» Selection
## Begin

Also, if we’re going to talk about the elephant in the room, we still have an education system where there is a lower expectation of black heritage students. I’m always surprised…well, not surprised, but disappointed, when I speak to students who come onto the programs and say, ‘my teacher told me not to apply to this course because they didn’t think that I’d get onto it’. Consequently, you have a situation where you have students who are more than capable of getting into top universities, but because that isn’t the expectation put on them from within their school setting, they’re not pushed in the same way as another child with the similar level of ability would be, and they’re falling through the cracks. 

Why do you believe that black-heritage students apply disproportionately for some of the most oversubscribed degree courses, resulting in lower intake rates? 

I believe that you tend to be what you see around you. So within the broader black community we see, for example, doctors that look like us and that are from a similar background, and so therefore that pathway feels attainable. You compound that with familial expectations, and consequently, you have these students going for these courses that are highly competitive and that creates a bottleneck in the application process. So, I think that if we are going to break that cycle, it is really important that we get other representation of what black professionals can be, so that students can grow up with a much wider understanding of the options available to them. I also think that the advice being given to these students is too narrow. There’s still this idea that, for example, if you want to become a lawyer, you have to study Law, and unless you have somebody who is going to take the time out to take that myth away from you, you’re just going to think that’s a very logical thing to do and you’ll go down that path. Consequently, you end up with students applying to highly competitive courses at the most competitive universities, solely because they are devoid of that knowledge that there are other routes into professions. But I also feel like, as a society, we are pulled towards professions that feel safe and those professions are oversubscribed. 

When do you believe that the education and grade disparities between black-heritage and white students commence, resulting in the lower percentage of them attending top universities? 

I think it starts from the point at which they start school. If you belong to any black group, you’re going to start at a lower point than your white peers. However, the disparity is not so big that it is not recoverable. I used to be Chair of Governance at a primary school, and we were acutely aware of this, so we made conscious efforts to ensure that the gap didn’t get any bigger and that we, in fact, closed it over the six years that the students had in primary school. But the general trend is that these students will come in at a lower level, and then they hit up against an education system that is under-serving them, and that gap gets bigger and bigger at every key educational stage. By the time they’re finishing their GCSEs, that gap has doubled over the child’s educational lifetime. So I think that there is something really fundamental about our education system that is still letting down black heritage students. Until very recently, if you were a black Caribbean boy, you were six times more likely to be excluded from school. Now, nobody can tell me that those children are six times more naughty than their peers. So there’s also a different educational and behavioural expectation of certain groups of students and what would be tolerated in one group or seen as a cry for help in one group, is treated as misbehaviour in another, and then you have them marginalised in the education system. 

Did you ever feel that, as an incoming, black-heritage university student, you could not attend a top university, and if so, why? 

I did. I actually had an offer to Sheffield and I turned it down. The reason I did this is, when I was doing my A-Levels and went to visit universities, I just didn’t see anybody like me on campus, and I mean, not a single black soul. I went all over the country, and I do remember convincing myself that I could not go to one of those spaces because I would find it too isolating and too scary. So I ended up turning down a perfectly good offer from a great university, and I ended up going to what was a polytechnic at the time, which on paper seems like a mad thing to do, but emotionally, it felt like a good and right thing to do; it felt like a rational decision to make.

## End

» Task set
1 > Reproduce the part of the interview on black-heritage students that starts at "When do you" and ends at "attending top universities?".
2 > In two sentences, summarize the interview on black-heritage students and top universities.

» Dataset content
## Begin

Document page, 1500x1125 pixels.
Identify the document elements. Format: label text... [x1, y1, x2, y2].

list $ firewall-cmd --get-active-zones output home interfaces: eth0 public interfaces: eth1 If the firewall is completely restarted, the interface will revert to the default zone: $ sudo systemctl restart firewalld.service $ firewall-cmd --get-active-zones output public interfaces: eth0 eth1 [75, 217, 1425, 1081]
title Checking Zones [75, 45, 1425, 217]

## End
## Begin

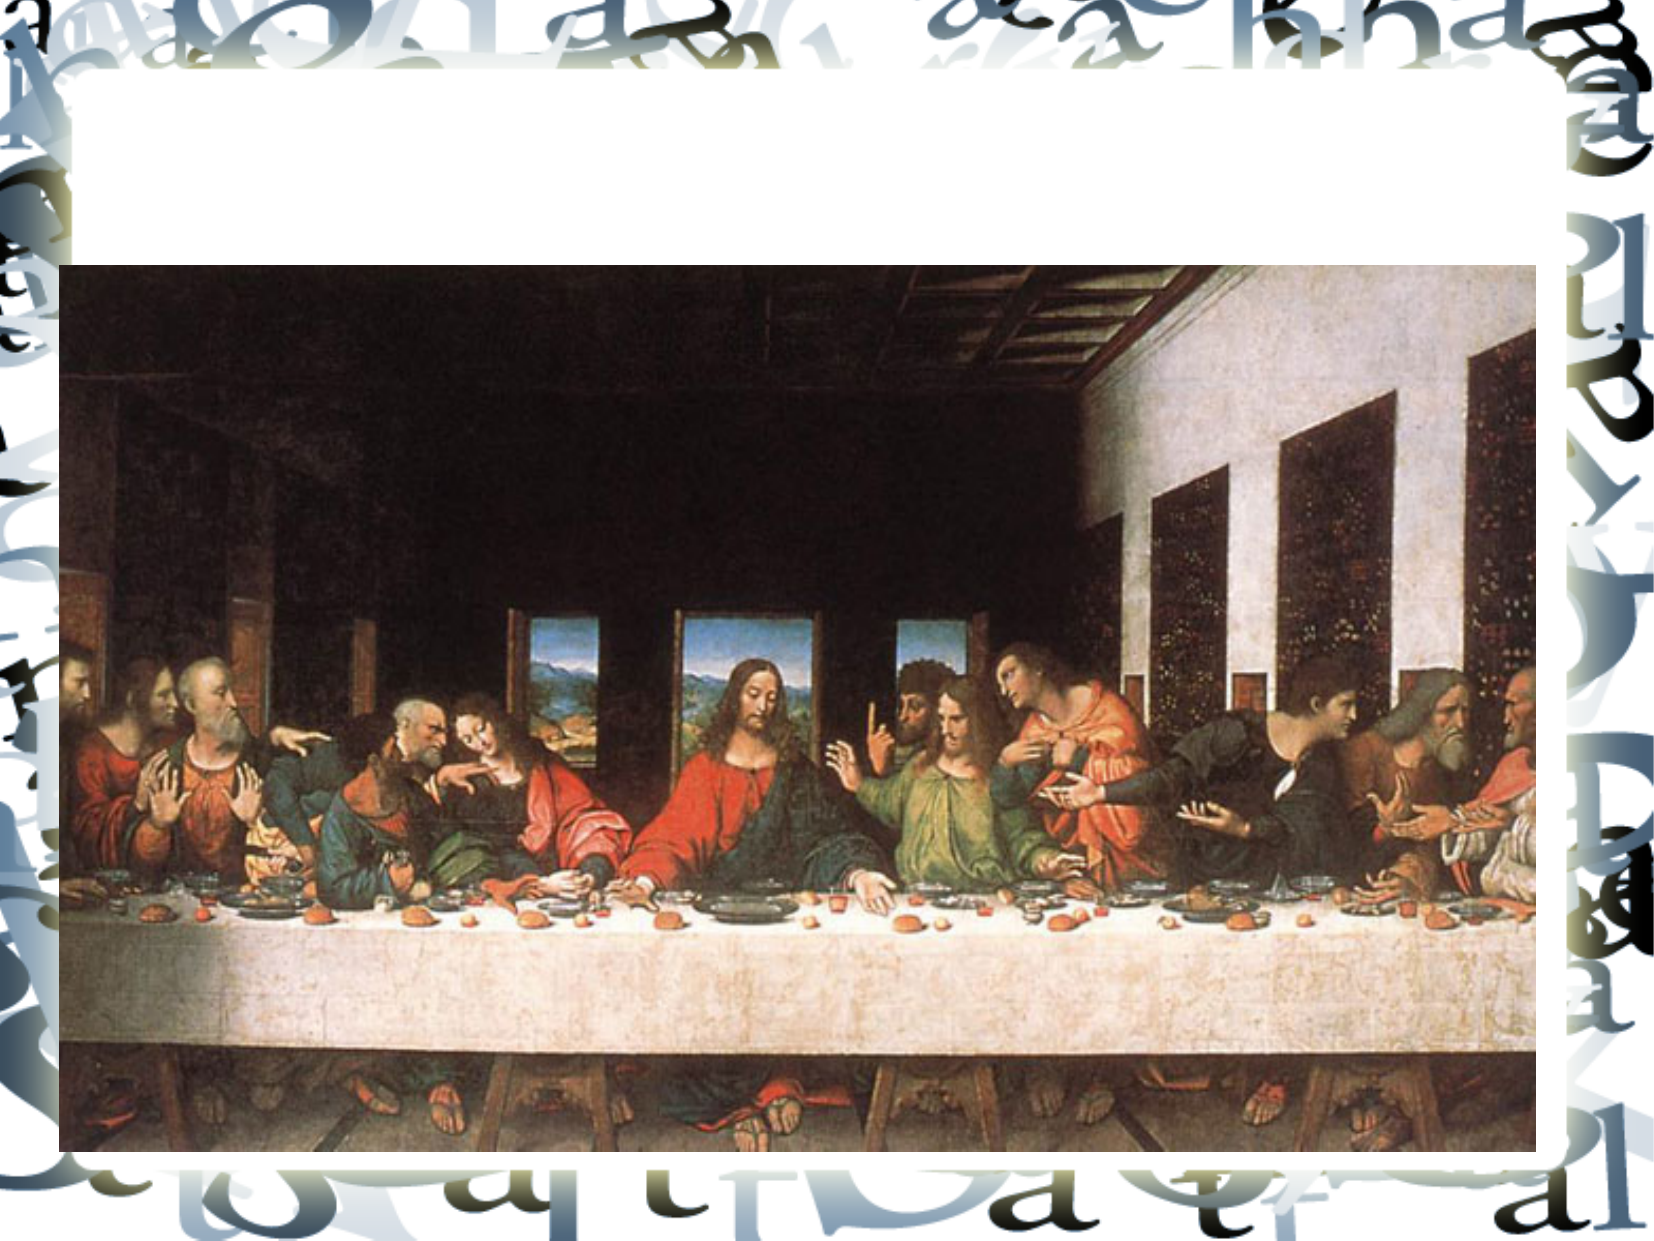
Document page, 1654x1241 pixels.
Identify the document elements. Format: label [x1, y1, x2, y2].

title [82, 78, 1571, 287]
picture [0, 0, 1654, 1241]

## End
## Begin

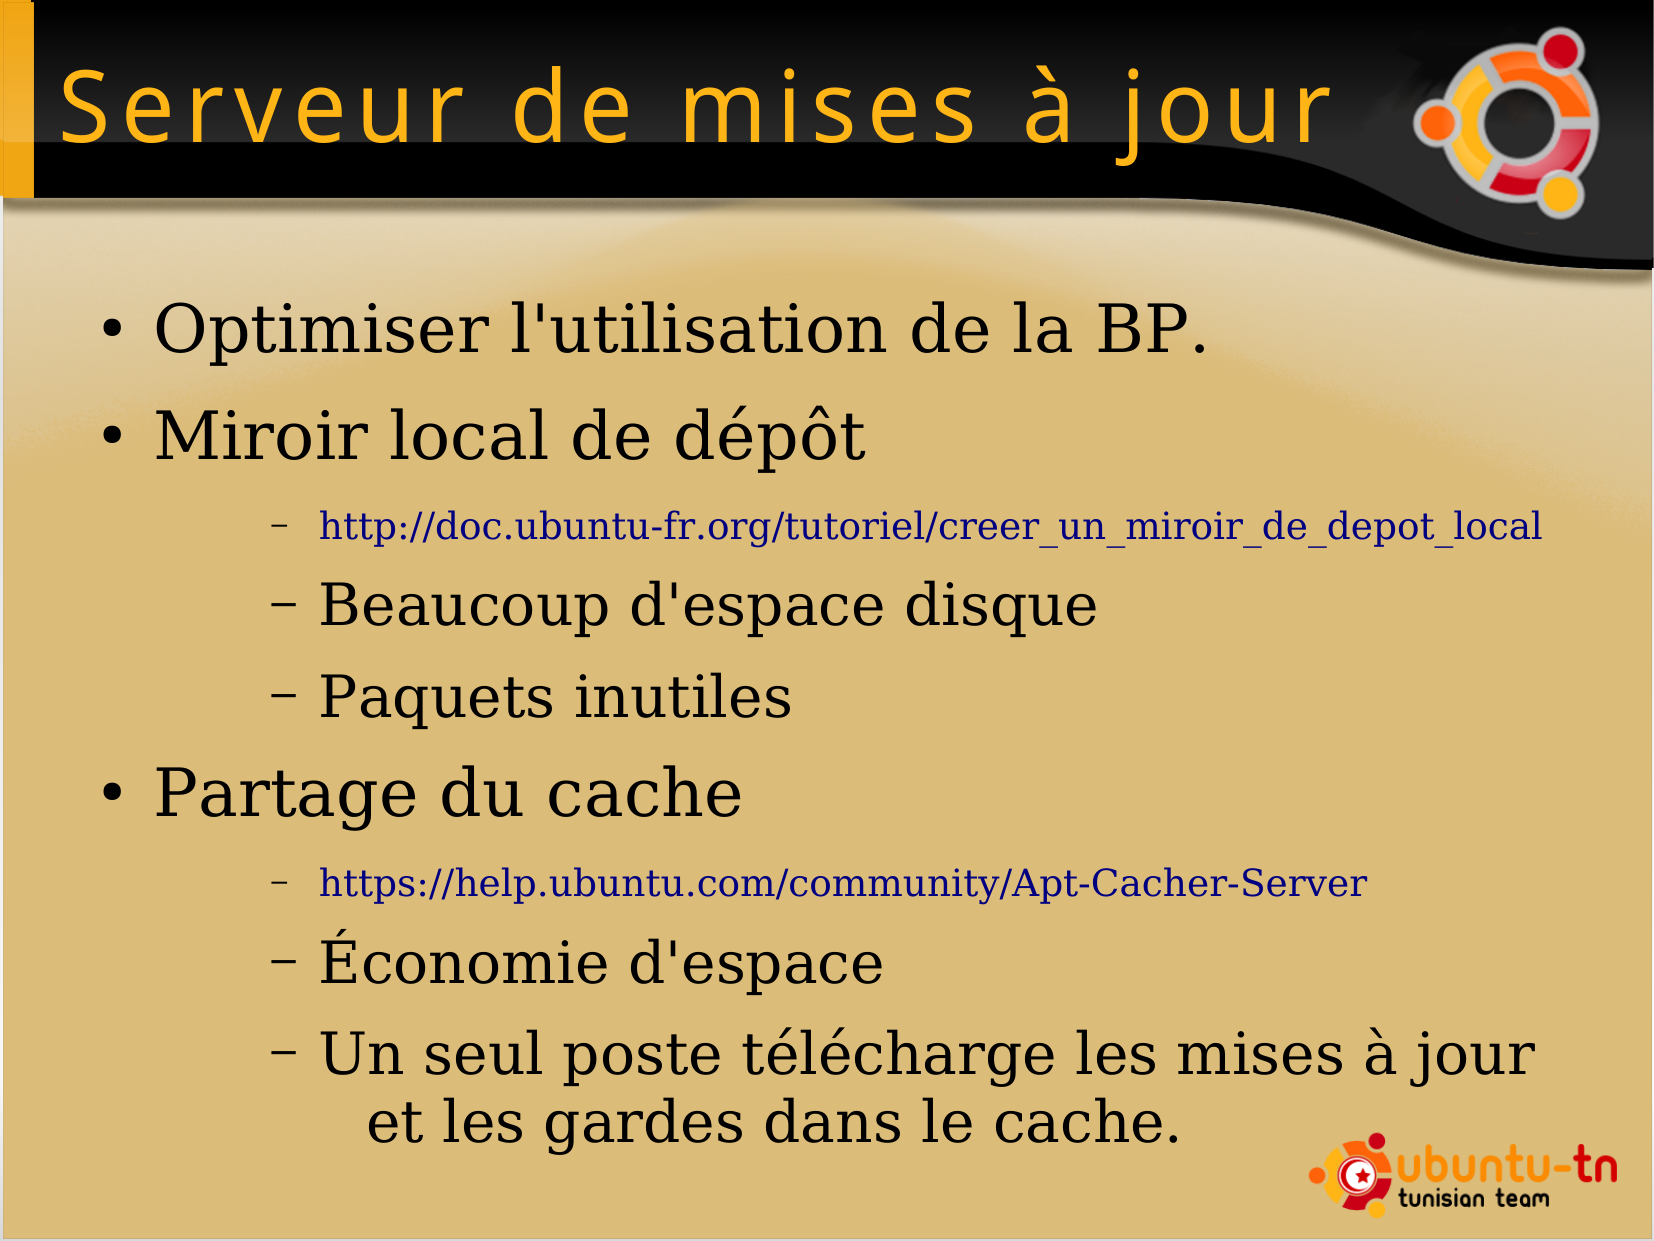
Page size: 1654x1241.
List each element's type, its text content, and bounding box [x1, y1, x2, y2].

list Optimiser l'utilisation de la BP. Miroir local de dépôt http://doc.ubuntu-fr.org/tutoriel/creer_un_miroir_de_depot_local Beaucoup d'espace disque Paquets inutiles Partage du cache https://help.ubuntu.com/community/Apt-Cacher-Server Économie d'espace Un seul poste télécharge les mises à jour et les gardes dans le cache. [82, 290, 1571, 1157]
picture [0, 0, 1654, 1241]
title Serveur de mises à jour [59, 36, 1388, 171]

## End

» Final results
1 >
When do you believe that the education and grade disparities between black-heritage and white students commence, resulting in the lower percentage of them attending top universities?

2 > Black-heritage students face lower expectations at school and start behind their white peers, and the gap widens until it has doubled by the end of their GCSEs, while narrow advice and a limited picture of black professionals lead many to apply for oversubscribed courses. The speaker turned down an offer from Sheffield after seeing no black students on campus visits and went to what was then a polytechnic, a choice that felt emotionally right.